Ebook: Thirty Five Years of Automating Mathematics
Author: Fairouz D. Kamareddine (eds.)
- Tags: Mathematical Logic and Foundations, Mathematics of Computing, Optimization, Symbolic and Algebraic Manipulation
- Series: Applied Logic Series 28
- Year: 2003
- Publisher: Springer Netherlands
- Edition: 1
- Language: English
- djvu
THIRTY FIVE YEARS OF AUTOMATING MATHEMATICS: DEDICATED TO 35 YEARS OF DE BRUIJN'S AUTOMATH N. G. de Bruijn was a well established mathematician before deciding in 1967 at the age of 49 to work on a new direction related to Automating Mathematics. By then, his contributions in mathematics were numerous and extremely influential. His book on advanced asymptotic methods, North Holland 1958, was a classic and was subsequently turned into a book in the well known Dover book series. His work on combinatorics yielded influential notions and theorems of which we mention the de Bruijn-sequences of 1946 and the de Bruijn-Erdos theorem of 1948. De Bruijn's contributions to mathematics also included his work on generalized function theory, analytic number theory, optimal control, quasicrystals, the mathematical analysis of games and much more. In the 1960s de Bruijn became fascinated by the new computer technology and as a result, decided to start the new AUTOMATH project where he could check, with the help of the computer, the correctness of books of mathematics. In each area that de Bruijn approached, he shed a new light and was known for his originality and for making deep intellectual contributions. And when it came to automating mathematics, he again did it his way and introduced the highly influential AUTOMATH. In the past decade he has also been working on theories of the human brain.
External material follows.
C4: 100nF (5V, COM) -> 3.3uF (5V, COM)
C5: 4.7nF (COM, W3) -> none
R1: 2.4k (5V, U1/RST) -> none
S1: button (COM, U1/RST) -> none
This volume is a collection of papers with a personal flavour. It consists of 11 articles which propose interesting variations to or examples of mechanising mathematics and illustrate differ developments in symbolic computation in the past 35 years. The volume further includes a strong argumentation by Arnon Avron that for automated reasoning, there is an interesting logic, somewhere strictly between first and second order logic, determined essentially by an analysis of transitive closure, yielding induction; and Murdoch Gabbay presenting an interesting generalisation of Fraenkel-Mostowski (FM) set theory within higher-order logic, and applying it to model Milner's p calculus.